So what's up with that Dave?


----------



## the_traveler (Feb 14, 2010)

I just think it's some kind of glitch. I've done some random checks for other dates, and it works fine. But for some reason, not for that train on that day.


----------



## jis (Feb 14, 2010)

acelafan said:


> Sure, and I agree. But let's not forget that several rural airline routes are subsidized as well, thanks to the Essential Air Service Program.
> http://ostpxweb.dot.gov/aviation/X-50%20Ro...lairservice.htm
> 
> A 2007 USA Today article describes the subsidies:
> ...


Yes, absolutely. No disagreement there. But since those are a small portion of the total air services market I suppose they have not bothered to create special tax treatment for those. It is just extra make work for everyone when one first pays someone to run something and then collects part of what they pay back as a tax. Might as well just pay that much less and be done with it.


----------



## dlagrua (Feb 14, 2010)

I used to fly frequently for business and pleasure but it recent years we have leaned towards taking Amtrak.

This is an opinion from someone that has thousands of airline and train miles under his belt.

The airports are, filthy ,crowded places and the savages that work in security are idiots. They treat eveyone in a rude and dehumanizing way.

Airports ARE government owned and operated facilities that provide a place for the airlines to base their operations at a subsidezed cost. To the contrary a railroad must own and maintain its own right of way. Train stations are far less crowded (most of the time)

All airlines are now charging $25 per checked bag. Thats $50 each for the average vacationer, then add in the fuel surcharges. It can take you 1 hour or more to pick up your luggage.

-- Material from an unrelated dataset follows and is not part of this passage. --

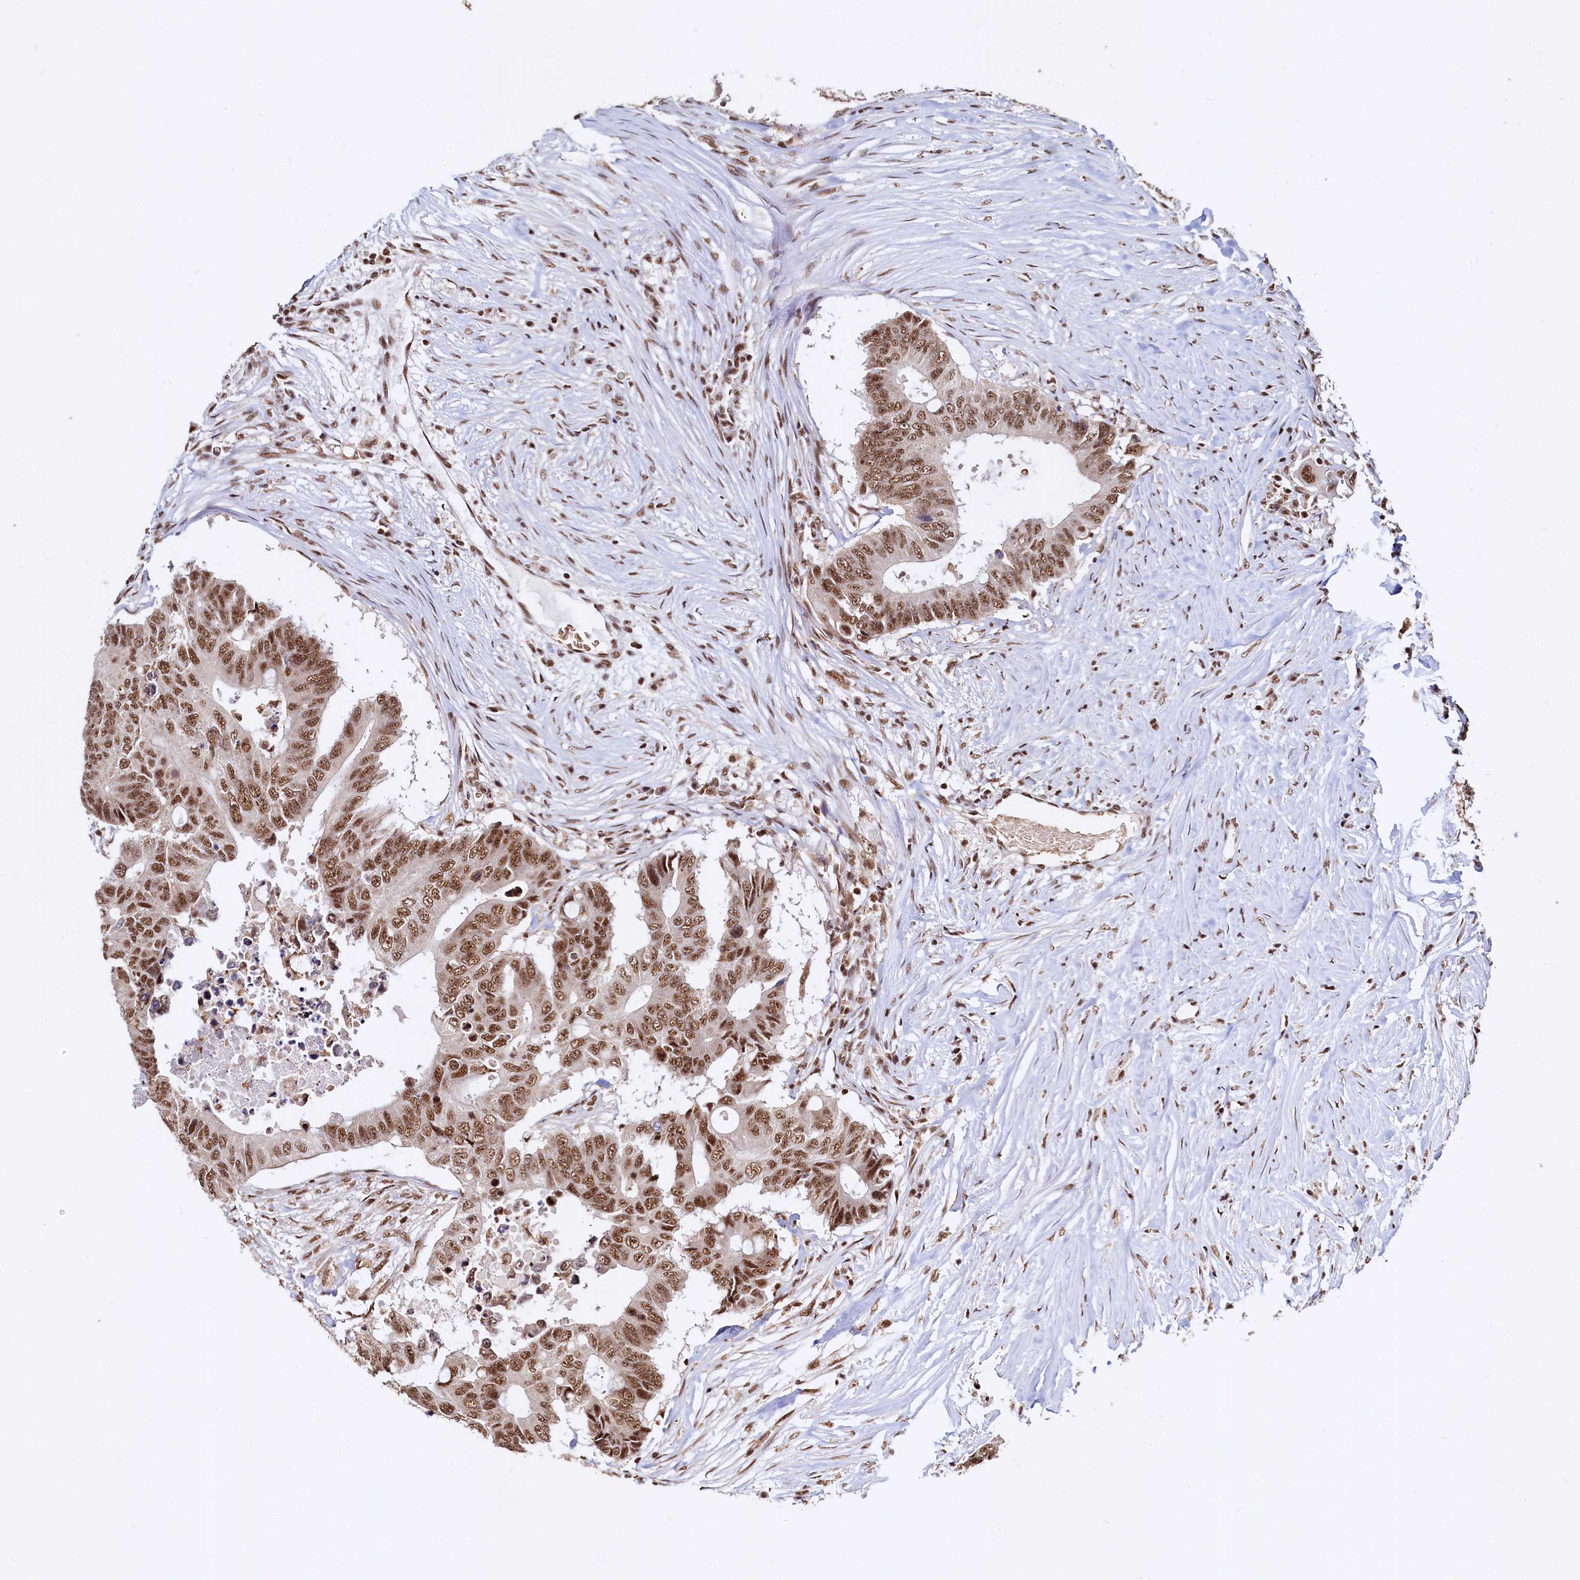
{"staining": {"intensity": "strong", "quantity": ">75%", "location": "nuclear"}, "tissue": "colorectal cancer", "cell_type": "Tumor cells", "image_type": "cancer", "snomed": [{"axis": "morphology", "description": "Adenocarcinoma, NOS"}, {"axis": "topography", "description": "Colon"}], "caption": "Brown immunohistochemical staining in colorectal cancer (adenocarcinoma) exhibits strong nuclear positivity in approximately >75% of tumor cells.", "gene": "RSRC2", "patient": {"sex": "male", "age": 71}}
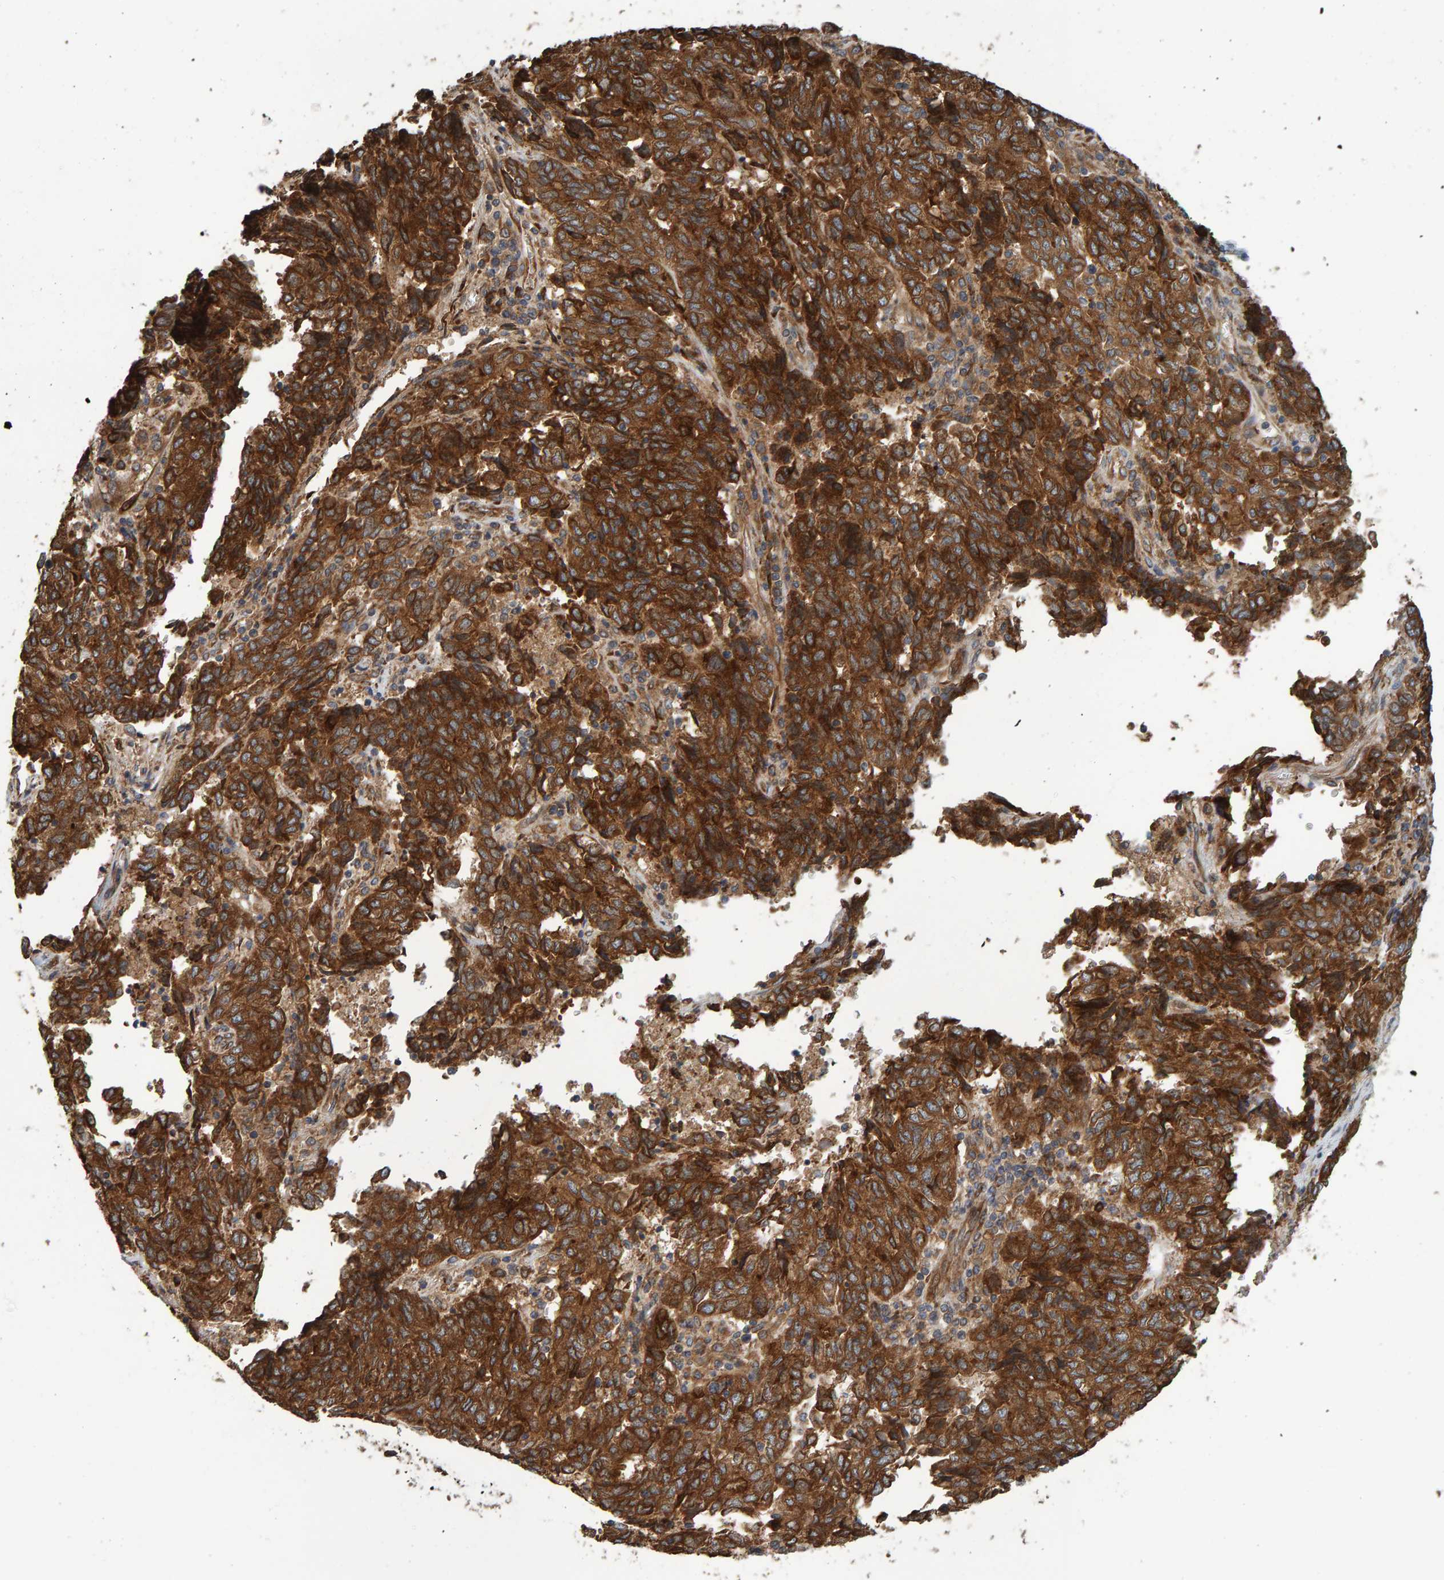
{"staining": {"intensity": "strong", "quantity": ">75%", "location": "cytoplasmic/membranous"}, "tissue": "endometrial cancer", "cell_type": "Tumor cells", "image_type": "cancer", "snomed": [{"axis": "morphology", "description": "Adenocarcinoma, NOS"}, {"axis": "topography", "description": "Endometrium"}], "caption": "Immunohistochemical staining of endometrial cancer displays high levels of strong cytoplasmic/membranous protein positivity in approximately >75% of tumor cells.", "gene": "BAIAP2", "patient": {"sex": "female", "age": 80}}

Airline seats are cramped and uncomfortable. Sometimes "your neighbor" comes from a third world culture that doesn't believe in bathing or using deodorants.

Airline food, whatever is available (and it most often isn't) is among the worlds worse cuisine. I wouldn't give this crap to a dog. You also eat at a seat just like an animal! Amtrak food is good and in many cases very good. There is a selection. You also dine at a table with a nice view.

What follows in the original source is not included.